8.3
Human Ceremony
Sunflower Bean
Sunflower Bean embodies the feeling of fleeting youth in New York City. It’s because that’s the reality they’re living. On their full length debut, Human Ceremony, the New York-based teen/early 20something trio comprised of Jacob Faber (drums) Julia Cumming (vocals/bass) and Nick Kivlen (vocals/guitar) treads the line between too-cool-to-hang-out-with-the-other-kids and spaced out Catholic school kids.
It’s an interesting divide, but they have, however, earned their place at the artfully apathetic, yet aware lunch table. With their 2015 EP Show Me Your Seven Secrets, Sunflower Bean made a strong first showing as a neo-garage psych outfit that was quickly followed up by a run of live dates including SXSW and supporting spots for Best Coast, DIIV, Cherry Glazerr and Wolf Alice. Lead vocalist Julia Cumming even has become one of the recent faces of Saint Laurent. They got their grit from living in the Brooklyn DIY rock scene, earned their stripes on the road and honed their craft in the studio, allowing Human Ceremony to bloom.
The album begins under plumes of shoegaze fog, which clears and makes way for a grand rock and roll finale in “Space Exploration Disaster,” all the while kicking back and forth between DIIV-esque rolling guitar lines and hearty rock squalls reminiscent of Wolf Alice.
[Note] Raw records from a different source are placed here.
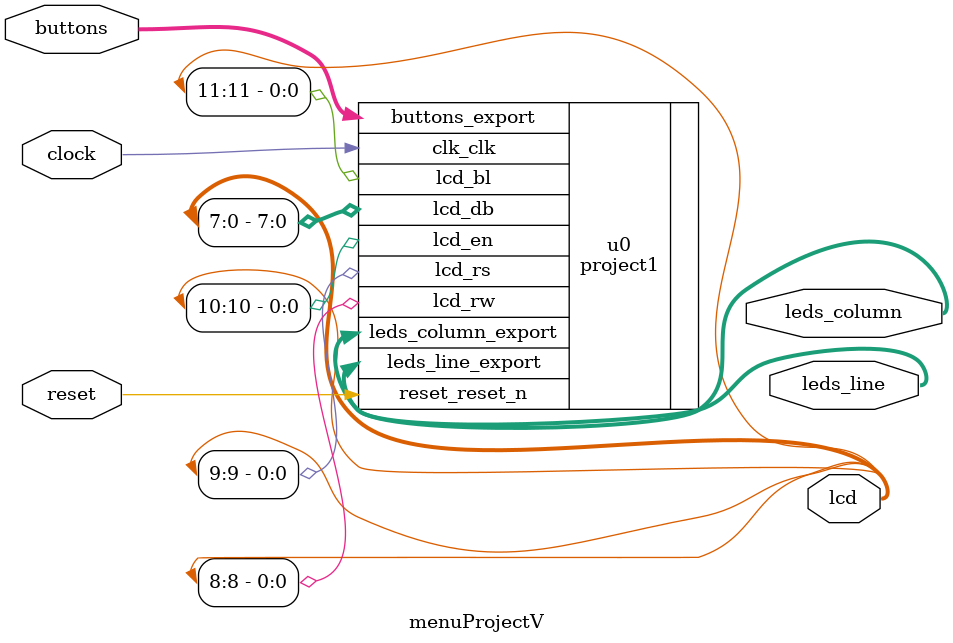
<source format=v>
module menuProjectV(
	input  clock,
	input	 reset,
	input  [2:0]buttons,
	output [7:0]leds_line,
	output [4:0]leds_column,	
	output [11:0]lcd
);
	
project1 u0(
  .clk_clk            (clock),          //         clk.clk
  .buttons_export     (buttons),        //     buttons.export
  .leds_column_export (leds_column),    // leds_column.export
  .reset_reset_n      (reset),          //       reset.reset_n
  .leds_line_export   (leds_line),     //   leds_line.export
  .lcd_bl             (lcd[11]),        // .bl 
  .lcd_en             (lcd[10]),             //            .en
  .lcd_rs             (lcd[9]),              //            .rs
  .lcd_rw             (lcd[8]),             //            .rw
  .lcd_db             (lcd[7:0])            //         lcd.db
  );
endmodule	
</source>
Between heavy and light flip flops like “2013” and “Easier Said,” tracks three and four, respectively, Human Ceremony doesn’t get bogged down by blocks of riffs or waves of haze.
Both Cumming and Kivlen’s hypnotic vocals wick off the dense walls of sound, dreamy and shoegazy, though when paired together, their voices even out the scale of Cumming’s ethereal soprano and Kilven’s twitchy baritone.
Lyrically, Human Ceremony contemplates nostalgia, the monotony, religion, the passing of time: “You’re getting old / so act your age / it isn’t fun / to make the same mistakes,” Cumming sings on “Easier Said.” There are realizations (“Creation Myth”) and at the same time, internalizations (“This Kinda Feeling”), both confidence (“Come On”) and wavering (“I Want You To Give Me Enough Time”).
Sunflower Bean come out of the gate hard with both searing punk-psych and tender moments, a dichotomy that pairs well with the band’s ever-changing internal landscape—one that’s in the midst of transition from youth to adulthood.